Citigroup Inc. was sued by Bank of New York Co. over the sale of securities linked to Enron Corp.’s creditworthiness, the Wall Street Journal said on Thursday.
/ Source: Reuters

Citigroup Inc. was sued by Bank of New York Co. over the sale of securities linked to Enron Corp.’s creditworthiness, the Wall Street Journal said on Thursday.

The lawsuit could result in $2.5 billion of liability for Citigroup, the world’s largest financial services company, the newspaper said, citing an unnamed person familiar with the matter.

A Citigroup spokeswoman declined to comment on the lawsuit but said the company had met its obligations related to the securities.

“The purchasers of these notes are among the largest and most sophisticated financial institutions in the world, and we complied fully with all our obligations in dealing with them,” she said.

Bank of New York acted as a trustee in filing the lawsuit late Monday in New York State Supreme Court on behalf of investors, including units of distressed debt specialists Angelo Gordon & Co., Appaloosa Investment LP and Elliot International LP, the newspaper said.

A call to Bank of New York was not immediately returned. A copy of the lawsuit was not immediately available.

The newspaper said the lawsuit is also important to the hot market for credit insurance, which gives investors their money back when a company defaults or seeks bankruptcy protection.

Citigroup in May agreed to pay $2.65 billion to investors in WorldCom Inc. who accused it in a lawsuit of participating in financial fraud.

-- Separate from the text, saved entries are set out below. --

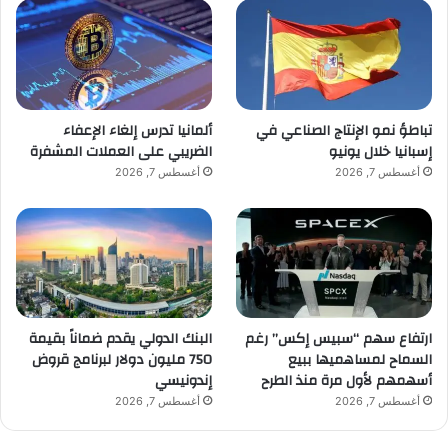
تباطؤ نمو الإنتاج الصناعي في
ألمانيا تدرس إلغاء الإعفاء
إسبانيا خلال يونيو
الضريبي على العملات المشفرة
أغسطس 7, 2026
أغسطس 7, 2026
ارتفاع سهم “سبيس إكس” رغم
البنك الدولي يقدم ضماناً بقيمة
السماح لمساهميها ببيع
750 مليون دولار لبرنامج قروض
أسهمهم لأول مرة منذ الطرح
إندونيسي
أغسطس 7, 2026
أغسطس 7, 2026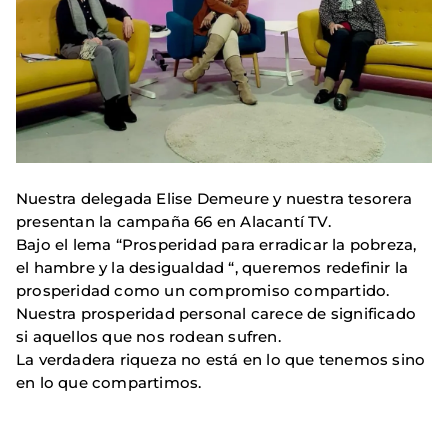
Nuestra delegada Elise Demeure y nuestra tesorera
presentan la campaña 66 en Alacantí TV.
Bajo el lema “Prosperidad para erradicar la pobreza,
el hambre y la desigualdad “, queremos redefinir la
prosperidad como un compromiso compartido.
Nuestra prosperidad personal carece de significado
si aquellos que nos rodean sufren.
La verdadera riqueza no está en lo que tenemos sino
en lo que compartimos.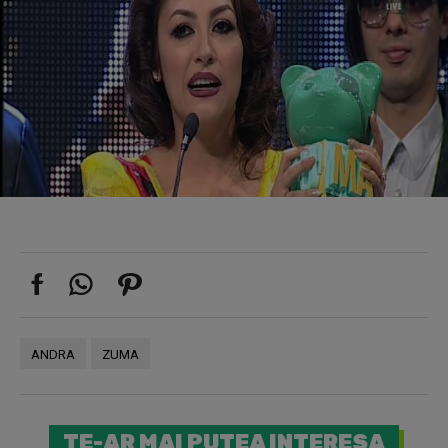
ANDRA
ZUMA
TE-AR MAI PUTEA INTERESA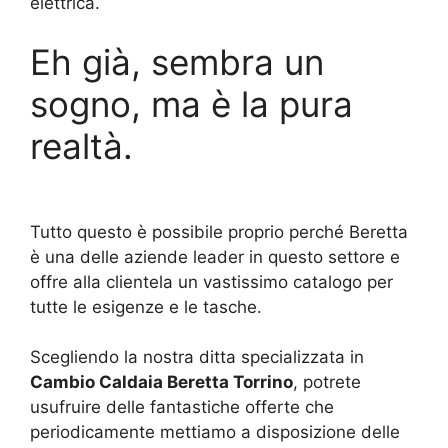
elettrica.
Eh già, sembra un
sogno, ma è la pura
realtà.
Tutto questo è possibile proprio perché Beretta
è una delle aziende leader in questo settore e
offre alla clientela un vastissimo catalogo per
tutte le esigenze e le tasche.
Scegliendo la nostra ditta specializzata in
Cambio Caldaia Beretta Torrino
, potrete
usufruire delle fantastiche offerte che
periodicamente mettiamo a disposizione delle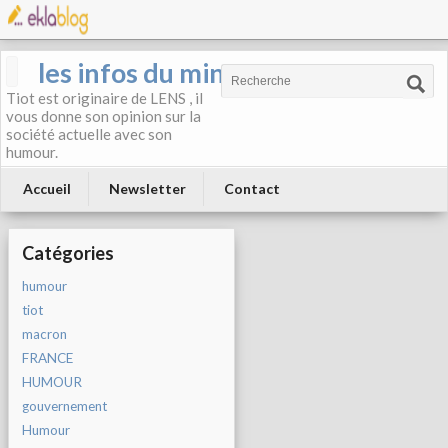
les infos du mineur
Tiot est originaire de LENS , il
vous donne son opinion sur la
société actuelle avec son
humour.
Accueil
Newsletter
Contact
Catégories
humour
tiot
macron
FRANCE
HUMOUR
gouvernement
Humour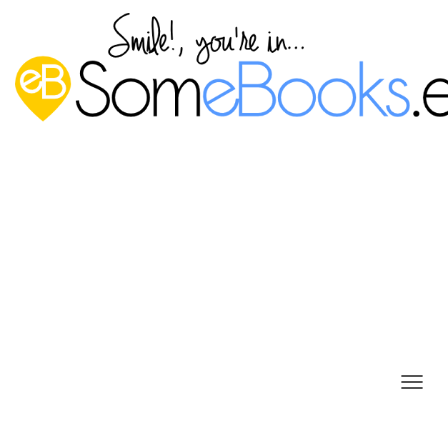
C
A
M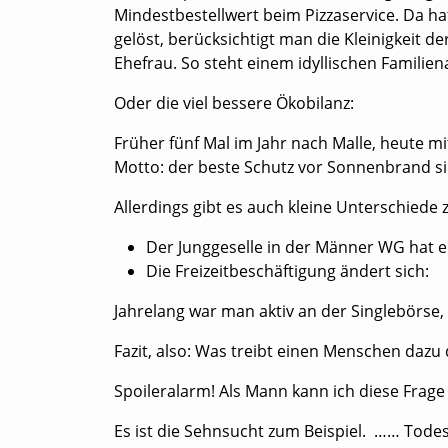
Mindestbestellwert beim Pizzaservice. Da ha
gelöst, berücksichtigt man die Kleinigkeit
Ehefrau. So steht einem idyllischen Familie
Oder die viel bessere Ökobilanz:
Früher fünf Mal im Jahr nach Malle, heute 
Motto: der beste Schutz vor Sonnenbrand si
Allerdings gibt es auch kleine Unterschiede
Der Junggeselle in der Männer WG hat e
Die Freizeitbeschäftigung ändert sich:
Jahrelang war man aktiv an der Singlebörse, 
Fazit, also: Was treibt einen Menschen dazu 
Spoileralarm! Als Mann kann ich diese Frag
Es ist die Sehnsucht zum Beispiel. …… Tode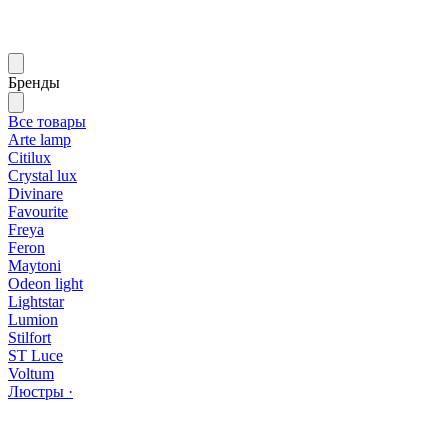
Бренды
Все товары
Arte lamp
Citilux
Crystal lux
Divinare
Favourite
Freya
Feron
Maytoni
Odeon light
Lightstar
Lumion
Stilfort
ST Luce
Voltum
Люстры ·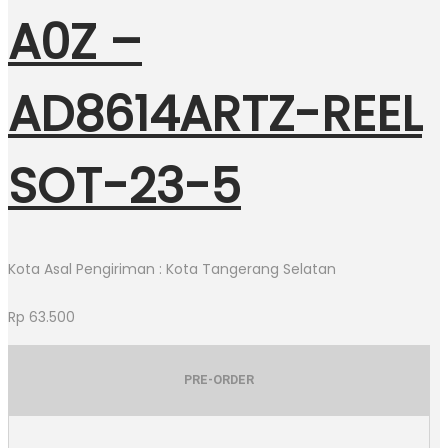
A0Z –
AD8614ARTZ-REEL
SOT-23-5
Kota Asal Pengiriman : Kota Tangerang Selatan
Rp
63.500
PRE-ORDER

It also roughly quadrupled its reserves for pending legal bills, including those for Enron, to $6.7 billion.

Chief Executive Charles Prince said at the time: “We feel very comfortable in saying that, with our advisers helping us, we have established a reserve that will cover all of our meaningful exposures.”

Reducing exposure
Bank of New York filed the suit on behalf of investors who bought so-called “Yosemite” securities linked to Enron, the newspaper said.

The Yosemite investors charged that Citigroup knew Enron’s debts were greater than the company publicly disclosed between 1999 and Dec. 2, 2001, the date it sought Chapter 11 bankruptcy protection, the newspaper said.

The investors believe the bank therefore breached its contractual duty, defrauded investors and concealed information, it added.

According to the newspaper’s description of the Yosemite transactions, Citigroup arranged the bond sales to cut its exposure to Enron, which had swelled beyond the bank’s internal guidelines as the companies conducted dealings linked to the energy trader’s borrowing.

The $2.4 billion of bonds were tied to the creditworthiness of Enron, which was an investment-grade company until four days before it filed for Chapter 11.

Had Enron remained viable, the bondholders would have received higher interest payments than on bonds Enron issued itself.

But if Enron were to default or seek bankruptcy protection, Citigroup would give the investors Enron bonds likely worth much less than 100 cents on the dollar, but which ranked relatively high in the pecking order among creditors seeking repayment.

The dispute arose, the newspaper said, because Enron itself, in its bankruptcy proceedings, said the claims from those investors should rank lower than those of other claimants because Citigroup was involved in deception that triggered Enron’s collapse.